Add a Method Call to computeMI in order to run it.
2
In the Developer toolbar, click  Method Call and choose computeMI.
Global Definitions
Compute Mixing Indices
1
In the Model Builder window, under Global Definitions click ComputeMI 1.
2
In the Settings window for Method Call, type Compute Mixing Indices in the Label text field.

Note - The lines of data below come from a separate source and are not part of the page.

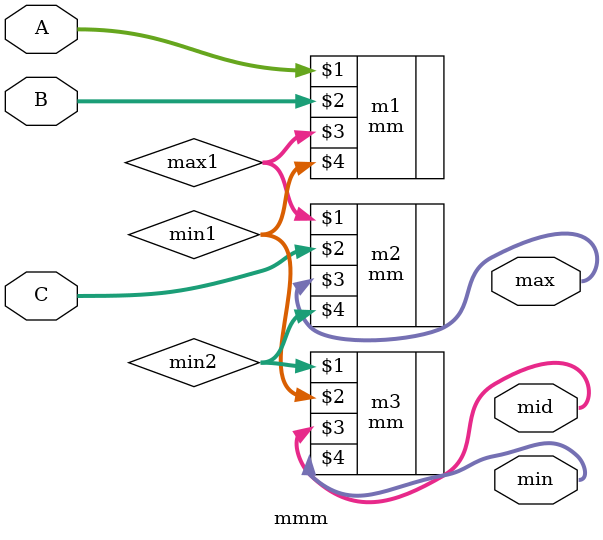
<source format=v>
module mmm(input [3:0] A,B,C,output [3:0] max,mid,min);

wire [3:0] max1,min1,min2;

mm m1(A,B,max1,min1);
mm m2(max1,C,max,min2);
mm m3(min2,min1,mid,min);

endmodule
</source>
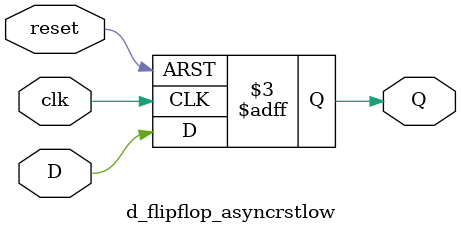
<source format=v>

module d_flipflop_asyncrstlow (
	input D, // Data Input
	input clk, // Clock Signal
	input reset, // Asynchronous Reset Low
	output reg Q); // Data Output

always @(posedge clk or negedge reset) begin

if (reset == 1'b0) 
Q <= 1'b0;
else Q <= D;

end

endmodule

</source>
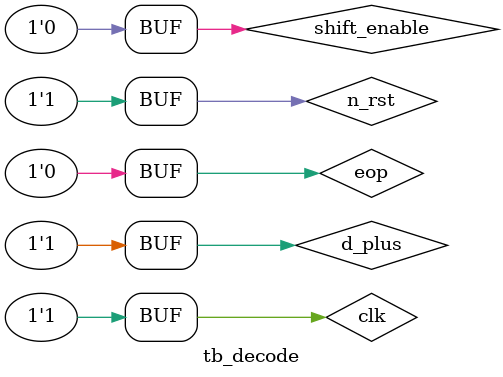
<source format=sv>
`timescale 1ns / 10 ps 
module tb_decode
();
	reg clk = 1;
	reg n_rst;
	reg d_plus;
	reg shift_enable;
	reg eop;
	reg d_orig;

	//Clock
	always
	begin
		#5 clk = 0;
		#5 clk = 1;
	end

	initial
	begin
	//Test1 does reset work
		d_plus = 1;
		n_rst = 0;
		eop = 0;
		shift_enable =0;
		#10;
		n_rst = 1;
		#10;
	//Test2 test to see if the basic edge works, 
		d_plus = 0;
		#10;
		//should now be a 0 kk
		d_plus = 1;
		#10;
		d_plus = 0;
		#10;
		shift_enable = 1;
		#10;
	    shift_enable = 0;
		#10;
		d_plus = 1;
		#10;
		d_plus = 1;
		#10;
		shift_enable =1;
		#10;
		shift_enable = 0;
		#10; 
		shift_enable = 1;
		#10;
		shift_enable = 0;
		#20;
		shift_enable = 1;
		eop = 1;
		#10;
		eop = 0;
		shift_enable = 0;
		#10;


	end

decode A0(clk,n_rst,d_plus,shift_enable,eop,d_orig);


endmodule



</source>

The computeMI method accepts five arguments. The first argument is the index in the parameter sweep (number of baffles). The method computes and plots the four mixing indices as a function of time for the model with the corresponding number of baffles. The next three arguments are used to discretize the model geometry into various samples. The final argument is the time step in the Output times. Run the model method for the two parameter indices in the sweep.
3
Click  Run. Click Yes if the Confirm Run Method dialogue box appears. This produces four Interpolation features that are grouped under the name 4 baffles which are then used to create the plots of the mixing indices as a function of time.
Results
Mixing Index,4
1
In the Model Builder window, under Results click Mixing Index,4.
2
In the Settings window for 1D Plot Group, locate the Legend section.
3
From the Position list, choose Lower right.
4
In the Mixing Index,4 toolbar, click  Plot. Click Yes if the Confirm Run Method dialogue box appears. The plot of the mixing indices as a function of time with four baffles should look like Figure 4.
Global Definitions
Compute Mixing Indices
1
In the Model Builder window, under Global Definitions click Compute Mixing Indices.
2
In the Settings window for Method Call, locate the Inputs section.
3
In the Index of sweep text field, type 2.
4
Click  Run. This produces four Interpolation features that are grouped under the name 8 baffles which are then used to create the plots of the mixing indices as a function of time.
Results
Mixing Index,8
1
In the Model Builder window, under Results click Mixing Index,8.
2
In the Settings window for 1D Plot Group, locate the Legend section.
3
From the Position list, choose Lower right.
4
In the Mixing Index,8 toolbar, click  Plot. The plot of the mixing indices as a function of time with eight baffles should look like Figure 5.
Effect of Baffles
1
In the Results toolbar, click  1D Plot Group.
2
In the Settings window for 1D Plot Group, type Effect of Baffles in the Label text field.
3
Locate the Data section. From the Dataset list, choose None.
4
Locate the Plot Settings section.
5
Select the y-axis label checkbox. In the associated text field, type Kramer Index.
6
Locate the Legend section. From the Position list, choose Lower right.
4 Baffles
1
In the Effect of Baffles toolbar, click  Line Graph.
2
In the Settings window for Line Graph, type 4 Baffles in the Label text field.
3
Locate the Data section. From the Dataset list, choose Kr4.
4
Locate the y-Axis Data section. In the Expression text field, type Kr4(out).
5
Select the Description checkbox. In the associated text field, type 4 baffles.
6
Locate the x-Axis Data section. From the Parameter list, choose Expression.
7
In the Expression text field, type out.
8
Select the Description checkbox. In the associated text field, type Mixing time (s).
9
Click to expand the Legends section. Select the Show legends checkbox.
10
Find the Include subsection. Clear the Solution checkbox.
11
Select the Description checkbox.
8 Baffles
1
Right-click 4 Baffles and choose Duplicate.
2
In the Settings window for Line Graph, type 8 Baffles in the Label text field.
3
Locate the Data section. From the Dataset list, choose Kr8.
4
Locate the y-Axis Data section. In the Expression text field, type Kr8(out).
5
In the Description text field, type 8 baffles.
6
In the Effect of Baffles toolbar, click  Plot. The plot should look like Figure 6.